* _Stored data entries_

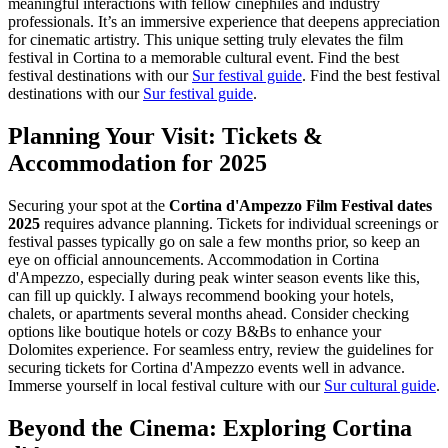
meaningful interactions with fellow cinephiles and industry
professionals. It’s an immersive experience that deepens appreciation
for cinematic artistry. This unique setting truly elevates the film
festival in Cortina to a memorable cultural event.
Find the best
festival destinations with our
Sur festival guide
.
Find the best festival
destinations with our
Sur festival guide
.
Planning Your Visit: Tickets &
Accommodation for 2025
Securing your spot at the
Cortina d'Ampezzo Film Festival dates
2025
requires advance planning. Tickets for individual screenings or
festival passes typically go on sale a few months prior, so keep an
eye on official announcements. Accommodation in Cortina
d'Ampezzo, especially during peak winter season events like this,
can fill up quickly. I always recommend booking your hotels,
chalets, or apartments several months ahead. Consider checking
options like boutique hotels or cozy B&Bs to enhance your
Dolomites experience. For seamless entry, review the guidelines for
securing tickets for Cortina d'Ampezzo events well in advance.
Immerse yourself in local festival culture with our
Sur cultural guide
.
Beyond the Cinema: Exploring Cortina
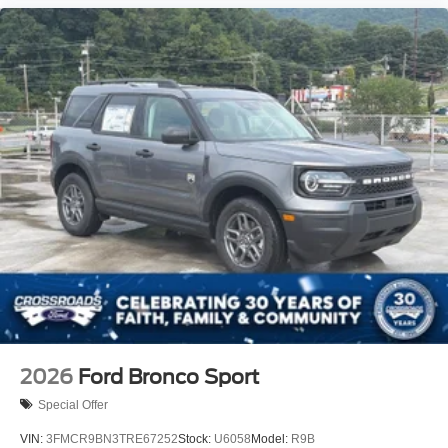
2026
Ford Bronco Sport
Special Offer
VIN:
3FMCR9BN3TRE67252
Stock:
U6058
Model:
R9B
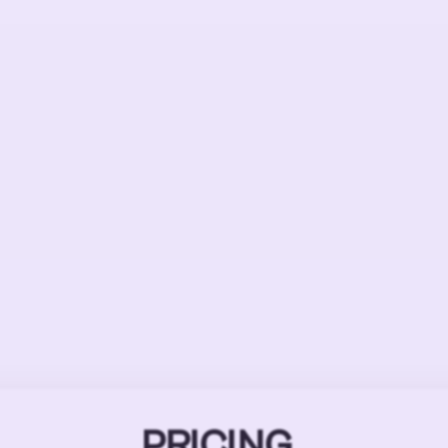
PRICING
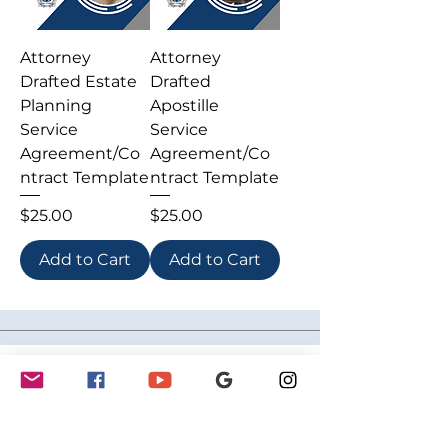
Attorney
Attorney
Drafted Estate
Drafted
Planning
Apostille
Service
Service
Agreement/Co
Agreement/Co
ntract Template
ntract Template
Price
Price
$25.00
$25.00
Add to Cart
Add to Cart
GET INVOLVED
Partnerships
Sponsorships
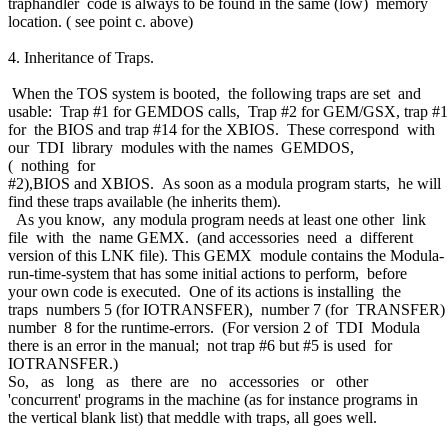
traphandler code is always to be found in the same (low) memory
location. ( see point c. above)
4. Inheritance of Traps.
When the TOS system is booted, the following traps are set and
usable: Trap #1 for GEMDOS calls, Trap #2 for GEM/GSX, trap #
for the BIOS and trap #14 for the XBIOS. These correspond with
our TDI library modules with the names GEMDOS,
( nothing for
#2),BIOS and XBIOS. As soon as a modula program starts, he will
find these traps available (he inherits them).
As you know, any modula program needs at least one other link
file with the name GEMX. (and accessories need a different
version of this LNK file). This GEMX module contains the Modula-
run-time-system that has some initial actions to perform, before
your own code is executed. One of its actions is installing the
traps numbers 5 (for IOTRANSFER), number 7 (for TRANSFER
number 8 for the runtime-errors. (For version 2 of TDI Modula
there is an error in the manual; not trap #6 but #5 is used for
IOTRANSFER.)
So, as long as there are no accessories or other
'concurrent' programs in the machine (as for instance programs in
the vertical blank list) that meddle with traps, all goes well.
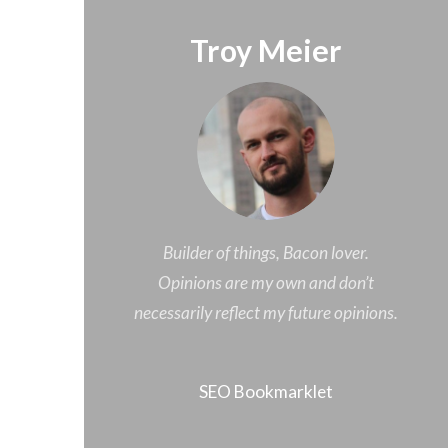
Troy Meier
Builder of things, Bacon lover.
Opinions are my own and don’t
necessarily reflect my future opinions.
SEO Bookmarklet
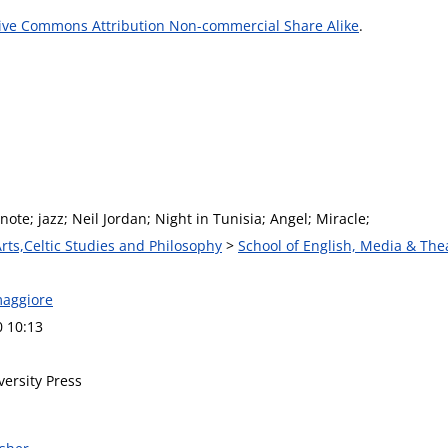
ive Commons Attribution Non-commercial Share Alike
.
 note; jazz; Neil Jordan; Night in Tunisia; Angel; Miracle;
Arts,Celtic Studies and Philosophy
>
School of English, Media & The
maggiore
0 10:13
versity Press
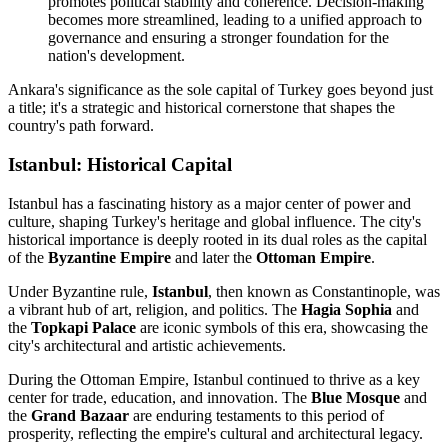
promotes political stability and coherence. Decision-making
becomes more streamlined, leading to a unified approach to
governance and ensuring a stronger foundation for the
nation's development.
Ankara's significance as the sole capital of Turkey goes beyond just
a title; it's a strategic and historical cornerstone that shapes the
country's path forward.
Istanbul: Historical Capital
Istanbul has a fascinating history as a major center of power and
culture, shaping Turkey's heritage and global influence. The city's
historical importance is deeply rooted in its dual roles as the capital
of the
Byzantine Empire
and later the
Ottoman Empire
.
Under Byzantine rule,
Istanbul
, then known as Constantinople, was
a vibrant hub of art, religion, and politics. The
Hagia Sophia
and
the
Topkapi Palace
are iconic symbols of this era, showcasing the
city's architectural and artistic achievements.
During the Ottoman Empire, Istanbul continued to thrive as a key
center for trade, education, and innovation. The
Blue Mosque
and
the
Grand Bazaar
are enduring testaments to this period of
prosperity, reflecting the empire's cultural and architectural legacy.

* _ASSIGNMENT_
Filter the records for the string "BIOS" and copy every line that holds it.

* _SOLUTION FOR THIS PROBLEM_
for the BIOS and trap #14 for the XBIOS. These correspond with
#2),BIOS and XBIOS. As soon as a modula program starts, he will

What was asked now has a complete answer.